Les données de santé appartiennent-elles aux patients ? Sous quelles conditions les médecins peuvent-ils les exploiter ?
Me Pierre Desmarais : Contrairement à ce que l’on pense, les données de santé fournies du patient ne lui appartiennent pas. Il n’y a pas de droit de propriété dessus car il s’agit d’informations. Celles-ci n’appartiennent à personne. Les médecins sont tenus d’appliquer la totalité du RGPD (règlement général de protection des données). En revanche, le consentement du patient est l’un des vecteurs pour traiter les bases de données. Généralement, le médecin qui veut exploiter, dans le cadre de sa pratique, les données de ses patients n’a pas besoin du consentement des patients : ces données entrent dans le cadre du « contrat médical » passé entre le médecin et le patient. Un cas qui est couvert par l’article 6 du RGPD sur la licéité du traitement des données. L’article 9 du RGPD indique, lui, les situations où le consentement n’est pas requis pour le traitement des données de santé.

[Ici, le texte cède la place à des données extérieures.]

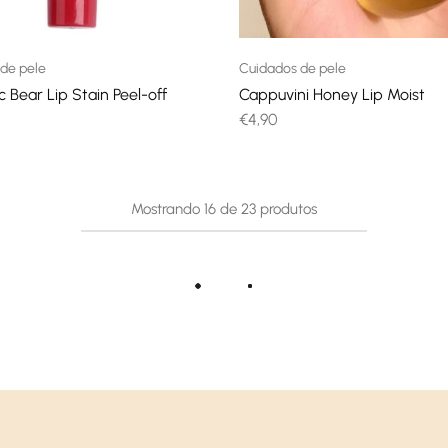
de pele
Cuidados de pele
 Bear Lip Stain Peel-off
Cappuvini Honey Lip Moist
€
4,90
Mostrando
16
de
23
produtos
Carregar mais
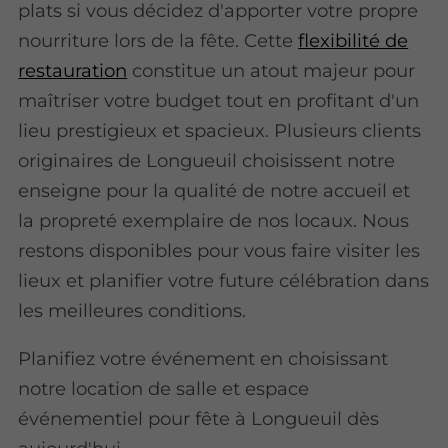
plats si vous décidez d'apporter votre propre
nourriture lors de la fête. Cette
flexibilité de
restauration
constitue un atout majeur pour
maîtriser votre budget tout en profitant d'un
lieu prestigieux et spacieux. Plusieurs clients
originaires de Longueuil choisissent notre
enseigne pour la qualité de notre accueil et
la propreté exemplaire de nos locaux. Nous
restons disponibles pour vous faire visiter les
lieux et planifier votre future célébration dans
les meilleures conditions.
Planifiez votre événement en choisissant
notre location de salle et espace
événementiel pour fête à Longueuil dès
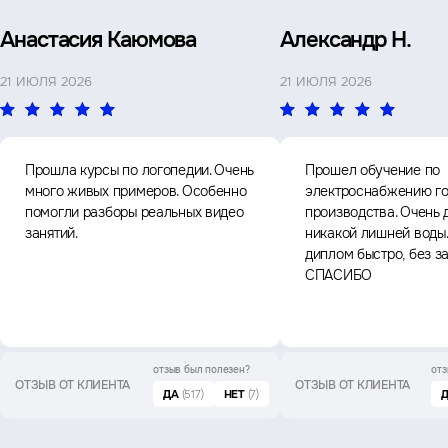
Анастасия Каюмова
Александр Н.
21 ИЮЛЯ 2026
21 ИЮЛЯ 2026
Прошла курсы по логопедии. Очень
Прошел обучение по
много живых примеров. Особенно
электроснабжению го
помогли разборы реальных видео
производства. Очень 
занятий.
никакой лишней воды
диплом быстро, без з
СПАСИБО
отзыв был
полезен?
отз
ОТЗЫВ ОТ КЛИЕНТА
ОТЗЫВ ОТ КЛИЕНТА
ДА
(517)
НЕТ
(7)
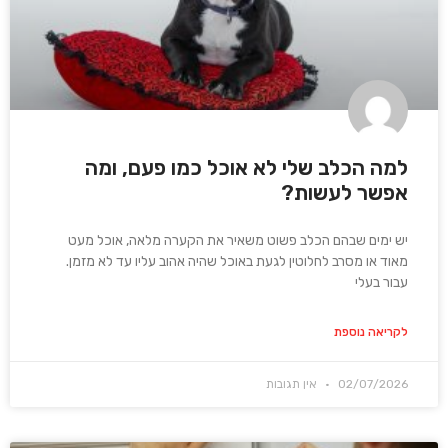
למה הכלב שלי לא אוכל כמו פעם, ומה
אפשר לעשות?
יש ימים שבהם הכלב פשוט משאיר את הקערה מלאה, אוכל מעט
מאוד או מסרב לחלוטין לגעת באוכל שהיה אהוב עליו עד לא מזמן.
עבור בעלי
לקריאה נוספת
02/07/2026
אין תגובות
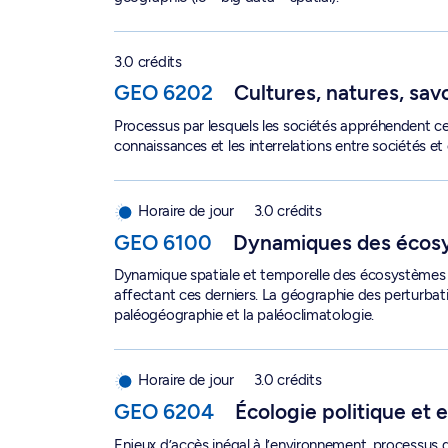
Cultures, natures, savoirs - GEO 6202
3.0 crédits
GEO 6202
Cultures, natures, sav
Processus par lesquels les sociétés appréhendent ce
connaissances et les interrelations entre sociétés e
Dynamiques des écosystèmes - GEO 6100
Horaire de jour
3.0 crédits
GEO 6100
Dynamiques des écos
Dynamique spatiale et temporelle des écosystèmes t
affectant ces derniers. La géographie des perturbat
paléogéographie et la paléoclimatologie.
Écologie politique et enjeux environnementaux
Horaire de jour
3.0 crédits
GEO 6204
Écologie politique et
Enjeux d’accès inégal à l’environnement, processus d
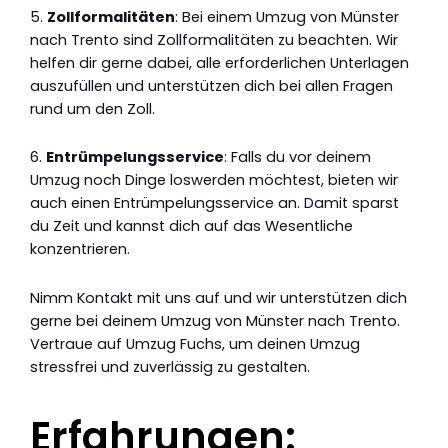
5.
Zollformalitäten
: Bei einem Umzug von Münster
nach Trento sind Zollformalitäten zu beachten. Wir
helfen dir gerne dabei, alle erforderlichen Unterlagen
auszufüllen und unterstützen dich bei allen Fragen
rund um den Zoll.
6.
Entrümpelungsservice
: Falls du vor deinem
Umzug noch Dinge loswerden möchtest, bieten wir
auch einen Entrümpelungsservice an. Damit sparst
du Zeit und kannst dich auf das Wesentliche
konzentrieren.
Nimm Kontakt mit uns auf und wir unterstützen dich
gerne bei deinem Umzug von Münster nach Trento.
Vertraue auf Umzug Fuchs, um deinen Umzug
stressfrei und zuverlässig zu gestalten.
Erfahrungen:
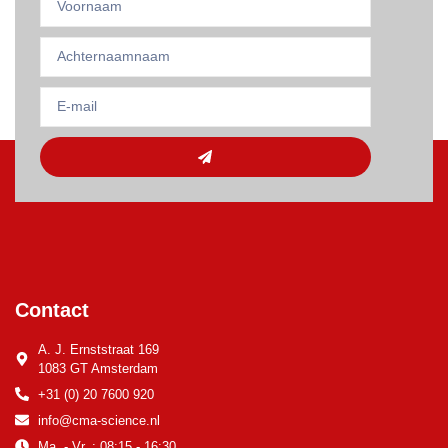
Contact
A. J. Ernststraat 169
1083 GT Amsterdam
+31 (0) 20 7600 920
info@cma-science.nl
Ma. - Vr. : 08:15 - 16:30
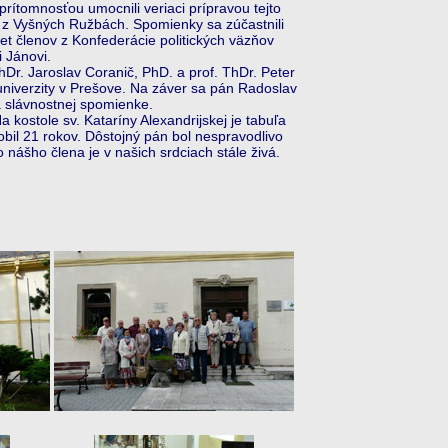
prítomnosťou umocnili veriaci prípravou tejto
ch z Vyšných Ružbách. Spomienky sa zúčastnili
t členov z Konfederácie politických väzňov
i Jánovi.
hDr. Jaroslav Coranič, PhD. a prof. ThDr. Peter
 univerzity v Prešove. Na záver sa pán Radoslav
 slávnostnej spomienke.
stole sv. Kataríny Alexandrijskej je tabuľa
bil 21 rokov. Dôstojný pán bol nespravodlivo
ášho člena je v našich srdciach stále živá.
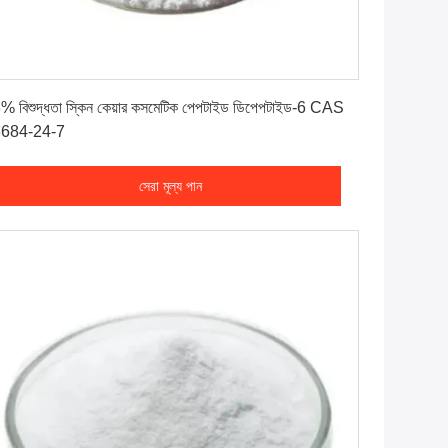
সেরা মূল্য পান
% বিশুদ্ধতা স্কিন কেয়ার কসমেটিক পেপটাইড ডিপেপটাইড-6 CAS
684-24-7
সেরা মূল্য পান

Quelle est la durée d’archivage des données de santé numériques ou sur papier ?
Me P. D. : Il est souvent indiqué une durée de dix ans, mais en réalité les médecins doivent conserver leurs dossiers patients durant vingt ans à partir de la dernière fois où ils ont vu le patient (cinq ans en base active, quinze ans en archive intermédiaire). La durée de dix ans correspond en fait à celle de prescription de la responsabilité médicale. Cela s’applique aussi aux médecins qui partent à la retraite et n’ont pas de repreneur : ils doivent absolument conserver les dossiers patients car ils restent soumis à la responsabilité médicale après leur départ à la retraite. Si un médecin est mis en cause par un patient et qu’il a détruit le dossier, il ne pourra pas se défendre et aura, de plus, commis une faute en n’ayant pas conservé le dossier.
Lorsqu’un médecin vend son cabinet et transmet ses dossiers patients à celui qui reprend sa patientèle, quelles sont ses obligations ?
Me P. D. : La patientèle appartient au fonds libéral. Pour qu’il y ait une cession licite et incontestable, il faut que les patients acceptent d’être suivis par le médecin qui reprend le cabinet. En pratique, ce n’est jamais formalisé. Si un patient ne veut pas rester avec le nouveau médecin, il reprend son dossier. Lors de la cessation du cabinet, le médecin doit aussi transmettre ses dossiers au repreneur. Cela peut s’avérer compliqué si les logiciels métier ne sont pas interopérables. Il peut aussi arriver que l’éditeur du logiciel métier ne veuille pas donner accès aux dossiers médicaux, ou alors contre paiement. Les logiciels référencés Ségur devraient faciliter la transmission des données d’un logiciel à un autre.